Ma cosa si nasconde dietro questi controlli? Il lavoro non dichiarato e l’occupazione illegale non solo danneggiano le condizioni di concorrenza leale, ma portano anche a massicce perdite di tasse e contributi previdenziali. Il legislatore ha quindi incaricato l'amministrazione doganale di adottare misure rigorose contro tali pratiche. Dal 2015 l’attenzione si è concentrata sulla revisione del pagamento del salario minimo, che è aumentato a 12,82 euro l’ora dal 1° gennaio 2025. Haufe spiega che i compiti delle autorità doganali sono stati ampliati negli ultimi anni per affrontare meglio queste sfide.
Risultati delle approvazioni
Nel corso dei controlli sui Kiliani sono stati catturati anche due cittadini stranieri che soggiornavano illegalmente in Germania. Oltre ai contributi previdenziali, sono state registrate anche violazioni delle norme sul salario minimo. In un caso, il salario minimo non è stato pagato e in un altro si sono verificate violazioni della tenuta dei registri. Durante questa misura sono state intervistate più di 100 persone e oltre 50 aziende sono state controllate per garantire che tutto fosse conforme ai requisiti legali.
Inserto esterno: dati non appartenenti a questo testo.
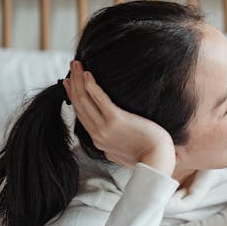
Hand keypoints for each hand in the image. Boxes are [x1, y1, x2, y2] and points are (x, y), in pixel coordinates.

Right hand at [64, 60, 176, 175]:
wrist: (157, 161)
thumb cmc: (146, 156)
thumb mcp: (121, 153)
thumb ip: (111, 145)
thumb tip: (110, 141)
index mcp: (98, 141)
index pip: (81, 114)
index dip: (73, 96)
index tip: (69, 83)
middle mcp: (97, 134)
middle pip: (79, 104)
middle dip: (74, 83)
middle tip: (73, 66)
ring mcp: (105, 128)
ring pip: (85, 100)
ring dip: (80, 80)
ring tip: (77, 64)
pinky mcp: (116, 121)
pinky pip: (100, 100)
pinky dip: (92, 86)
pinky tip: (89, 75)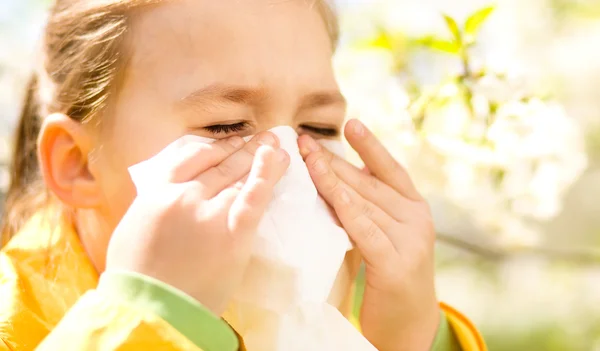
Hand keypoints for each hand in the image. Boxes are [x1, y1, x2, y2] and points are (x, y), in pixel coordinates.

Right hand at [105, 132, 289, 314]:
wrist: (148, 309)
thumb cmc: (136, 275)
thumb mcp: (134, 228)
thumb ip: (154, 204)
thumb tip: (168, 191)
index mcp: (157, 192)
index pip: (190, 158)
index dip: (215, 148)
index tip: (230, 143)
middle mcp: (183, 195)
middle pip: (219, 165)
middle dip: (242, 149)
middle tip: (262, 137)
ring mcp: (209, 213)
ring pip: (238, 178)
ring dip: (260, 158)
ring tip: (277, 147)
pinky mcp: (232, 235)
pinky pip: (253, 199)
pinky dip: (266, 176)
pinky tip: (278, 160)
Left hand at [298, 120, 439, 350]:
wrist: (409, 325)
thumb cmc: (389, 275)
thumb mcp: (385, 235)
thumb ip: (369, 209)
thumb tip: (334, 179)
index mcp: (415, 208)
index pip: (391, 170)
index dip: (370, 146)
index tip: (350, 123)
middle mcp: (416, 219)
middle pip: (369, 183)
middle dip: (334, 161)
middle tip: (304, 141)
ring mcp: (410, 241)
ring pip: (363, 202)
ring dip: (331, 179)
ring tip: (306, 159)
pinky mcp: (395, 264)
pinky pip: (365, 230)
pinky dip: (345, 209)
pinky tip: (329, 193)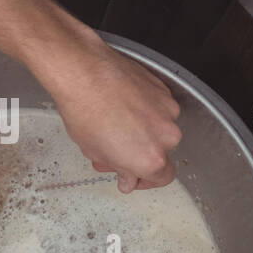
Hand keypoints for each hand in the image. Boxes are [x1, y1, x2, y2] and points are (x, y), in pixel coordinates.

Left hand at [36, 30, 182, 192]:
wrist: (84, 72)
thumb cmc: (84, 111)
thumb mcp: (95, 152)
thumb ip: (119, 168)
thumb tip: (128, 178)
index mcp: (150, 159)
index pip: (162, 178)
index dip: (145, 180)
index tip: (132, 176)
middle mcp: (166, 137)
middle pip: (160, 152)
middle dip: (139, 153)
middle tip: (115, 150)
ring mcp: (167, 111)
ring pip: (158, 128)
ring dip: (141, 130)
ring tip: (115, 122)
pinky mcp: (164, 90)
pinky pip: (157, 108)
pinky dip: (143, 110)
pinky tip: (122, 106)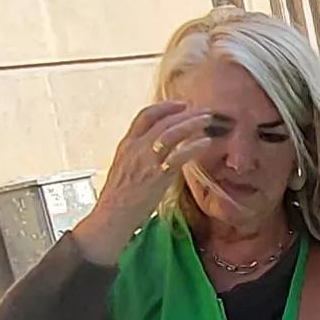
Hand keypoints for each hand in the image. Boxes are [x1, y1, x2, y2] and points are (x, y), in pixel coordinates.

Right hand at [82, 101, 215, 249]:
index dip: (165, 107)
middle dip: (186, 113)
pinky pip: (179, 156)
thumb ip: (137, 152)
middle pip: (164, 122)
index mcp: (127, 144)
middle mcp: (136, 148)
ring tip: (207, 121)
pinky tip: (205, 143)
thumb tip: (156, 145)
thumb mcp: (123, 166)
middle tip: (204, 110)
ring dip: (192, 124)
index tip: (182, 104)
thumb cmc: (119, 196)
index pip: (145, 115)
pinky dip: (193, 147)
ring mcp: (147, 161)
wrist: (112, 216)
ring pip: (172, 134)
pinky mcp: (158, 177)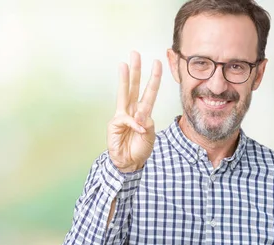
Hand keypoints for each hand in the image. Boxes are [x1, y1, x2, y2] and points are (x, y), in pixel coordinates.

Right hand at [108, 51, 161, 172]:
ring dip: (124, 78)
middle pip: (134, 86)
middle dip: (135, 70)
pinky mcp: (115, 123)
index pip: (149, 91)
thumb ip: (146, 124)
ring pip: (124, 93)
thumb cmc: (140, 148)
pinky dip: (134, 124)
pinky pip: (127, 119)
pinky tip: (138, 130)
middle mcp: (133, 110)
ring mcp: (123, 115)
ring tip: (124, 64)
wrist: (130, 162)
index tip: (158, 63)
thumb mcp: (150, 135)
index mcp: (144, 112)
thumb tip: (139, 116)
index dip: (154, 78)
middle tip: (135, 53)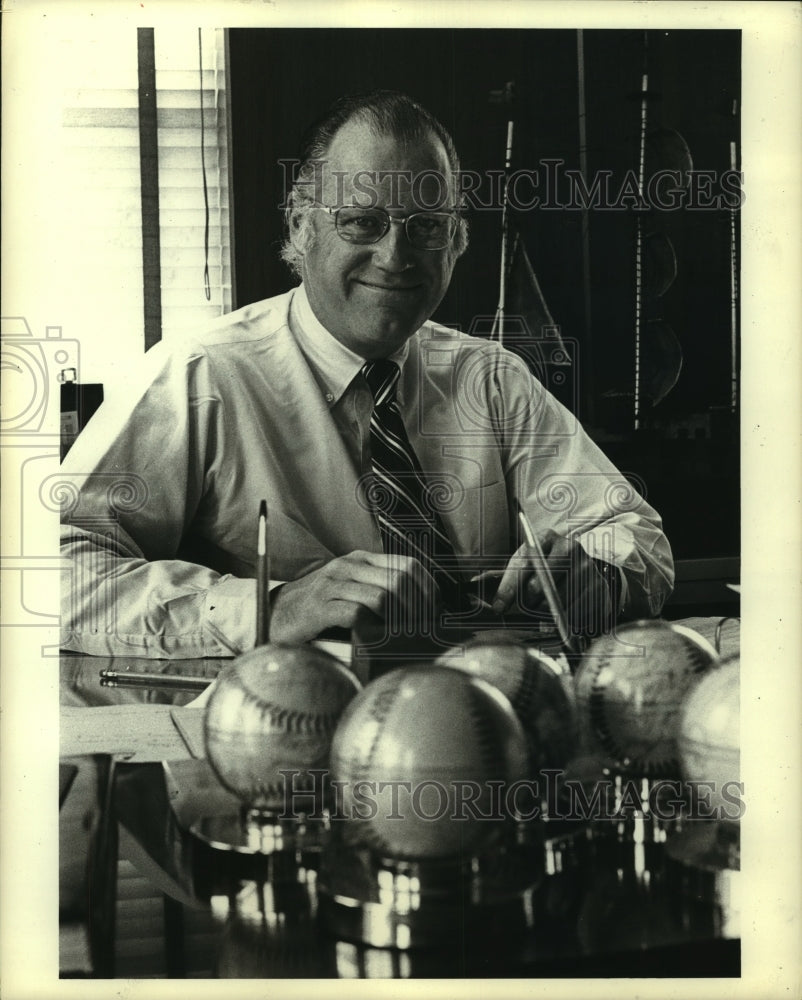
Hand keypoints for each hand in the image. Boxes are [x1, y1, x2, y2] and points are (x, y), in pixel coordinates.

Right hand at [268, 550, 438, 643]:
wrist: (277, 613)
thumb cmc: (322, 605)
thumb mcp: (353, 588)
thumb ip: (381, 588)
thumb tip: (424, 606)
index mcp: (361, 559)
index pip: (408, 564)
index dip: (428, 588)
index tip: (436, 611)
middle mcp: (348, 566)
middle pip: (400, 580)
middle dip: (418, 608)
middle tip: (423, 630)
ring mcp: (333, 584)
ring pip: (382, 597)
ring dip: (399, 622)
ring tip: (404, 638)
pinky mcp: (320, 607)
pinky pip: (357, 614)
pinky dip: (374, 629)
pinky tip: (377, 640)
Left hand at [487, 531, 618, 635]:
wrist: (582, 566)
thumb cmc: (546, 565)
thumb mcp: (526, 562)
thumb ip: (506, 575)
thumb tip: (482, 589)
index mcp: (547, 537)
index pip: (524, 563)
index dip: (509, 587)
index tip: (498, 607)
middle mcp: (570, 548)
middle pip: (542, 583)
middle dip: (527, 602)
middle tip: (524, 610)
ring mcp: (587, 567)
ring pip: (559, 601)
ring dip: (545, 614)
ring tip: (540, 615)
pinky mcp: (599, 586)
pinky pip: (577, 612)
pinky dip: (565, 620)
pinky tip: (559, 618)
Nel 2023, secondo il rapporto, in tutta la Germania è stato registrato un aumento dei casi di lavoro sommerso, frode sociale e violazioni del salario minimo Foglio artigianale. Sono stati avviati oltre 49.000 procedimenti per illeciti amministrativi, il che rappresenta un aumento significativo rispetto all'anno precedente. Di questi, oltre 4.200 casi riguardano direttamente il mancato pagamento del salario minimo.
Un appello a denunciare
L’individuazione dei reclami e la prevenzione del lavoro sommerso sono un compito condiviso, e pertanto le prove di tali pratiche possono essere segnalate in forma anonima ai principali uffici doganali o alle autorità competenti. Anche le alleanze contro il lavoro sommerso in vari settori offrono supporto e informazioni a dipendenti e datori di lavoro. Haufe sottolinea che questa lotta offensiva è fondamentale non solo per le condizioni di concorrenza ma anche per i diritti dei lavoratori.
In sintesi, le dogane non solo mettono ordine nel gioco, ma contribuiscono anche attivamente a tutelare i diritti dei lavoratori e a garantire una concorrenza leale. Gli ultimi controlli effettuati sul Kiliani dimostrano che qui nessuno dovrebbe oltrepassare i limiti, perché ogni nuova birra contiene anche una nuova idea.